Devletin 'Tehdit Top-10' u

Haber Giriş : 28 Ekim 2005 00:50, Son Güncelleme : 27 Mart 2018 00:42

Türkiye yıllardır "gizli bir anayasa"yla yönetiliyor. Ona "kırmızı kitap" da deniliyor.
Bir başka adı, "Milli Güvenlik Siyaset Belgesi"...
Bu anayasada ne yazdığını bilmiyoruz. Bizim temsilcilerimizden oluşan Meclis de bilmiyor.
Belge, Türkiye'nin "ulusal savunma stratejisi"ni belirliyor. İç tehdit unsurlarından dış politika kararlarına, ekonomi politikalarından kültürel önceliklere kadar pek çok konuda net bir çerçeve çiziliyor.

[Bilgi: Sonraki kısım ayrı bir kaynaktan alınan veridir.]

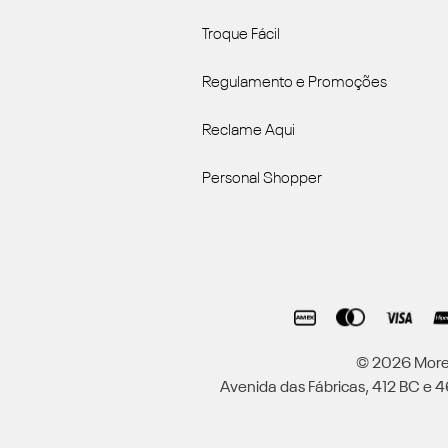
Troque Fácil
Regulamento e Promoções
Reclame Aqui
Personal Shopper
© 2026 Moren
Avenida das Fábricas, 412 BC e 46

Belgeyi Milli Güvenlik Kurulu (MGK) Genel Sekreteri'nin "Milli Güvenlik Siyaseti Başkanı" hazırlıyor. Önce MGK, sonra Bakanlar Kurulu onaylıyor.
Diyelim siz bir parti kurdunuz, programını halka sunup seçime girdiniz, kazanıp iktidara geldiniz; aslında "iktidara gelmediğinizi" sadece "hükümet olduğunuzu" hemen anlıyorsunuz.
Çünkü koltuğa oturduktan sonraki 3 ay içinde MGK, "devlette devamlılığı temin için" size bir brifing verip çerçeveyi çiziyor; size de programınızdaki vaatleri "kırmızı kitap"a göre düzeltmek kalıyor.
Mesut Yılmaz bir ara "ulusal güvenlik sendromu"na değinmiş ve "Belgenin üzerindeki perdeyi açmalıyız" demişti.
Kendi gitti, belge, hâlâ perde ardında...
* * *
Son MGK toplantısında işte bu "kırmızı kitap" elden geçirildi.
Kimi düzeltmeler yapılıp yenilendi.
Mesela son dönem Türk-Yunan ilişkilerindeki yumuşama alametlerine rağmen "Yunanistan'ın karasularını 12 mile çıkarması halinde Türkiye'nin savaş ilan edeceği" hükmü aynen kaldı.
Bu konuda "atanmışlar"ın iradesi, "seçilmişler"inkine üstün geldi.
Asıl ilginç değişiklik ise "tehdit unsurları" listesinde gerçekleşti.
Irkçılığa dönüşen milliyetçiliğin, ülkücü mafyanın, aşırı sağın artık tehdit olarak kabul edilmediği açıklandı.
* * *
Ben kendimi bildim bileli devletin bir "Tehdit Top-10" listesi vardır.
Burada yarışan tehditler bazen yer değiştirir ama hiç değişmezler. Mesela "bölücülük" listenin gediklisidir. "İrtica" da öyle... "Aşırı sol", duvar yıkıldıktan sonra biraz gerilese de listenin vazgeçilmez klasiklerindendir.
Ama mesela, "Ne gelişme oldu da ülkücü mafya tehdit olmaktan çıktı" diye soramazsınız.
Ya da "Aşırı sol, bugün nasıl bir somut, yakın tehdit oluşturuyor" diyemezsiniz.
Onu yalnız derin devlet bilir.
Arada "El Kaide" gibi yeni örgüt isimleri listeye dahil olur ama toplumun başına bela olan kimi çağdaş tehditler listede pek görülmez:
Kapkaççı sokak çeteleri yoktur mesela; yoksulluk ve gelir dağılımındaki dengesizliğin yarattığı isyan hissi öncelikli tehdit sayılmaz. Holiganizm, yaygınlaşan linç psikozu, bireysel silahlanma kaale alınmaz.
Ya da "atanmışların seçilmişler üzerinde tahakkümünü tesis", demokrasiye yönelik bir tehdit olarak görülmez.
* * *
Devletin bir güvenlik siyaseti olması elbet elzem ve önemlidir.
Buradaki sıkıntı, MGK'nın kimi, neden tehdit sayıp, kimi, neden saymadığını kimsenin bilememesi...
Hepimizin geleceğini etkileyen politikalar belirlerken buna kamuoyunu, Meclis'i dahil etmemesi...
Genel sekreterini sivilleştirerek demokratikleşme sürecine giren MGK, buradaki şeffaflaşma ihtiyacını da görmeli ve "kırmızı kitap"ı bir gizli iktidar belgesi olmaktan çıkarmalıdır.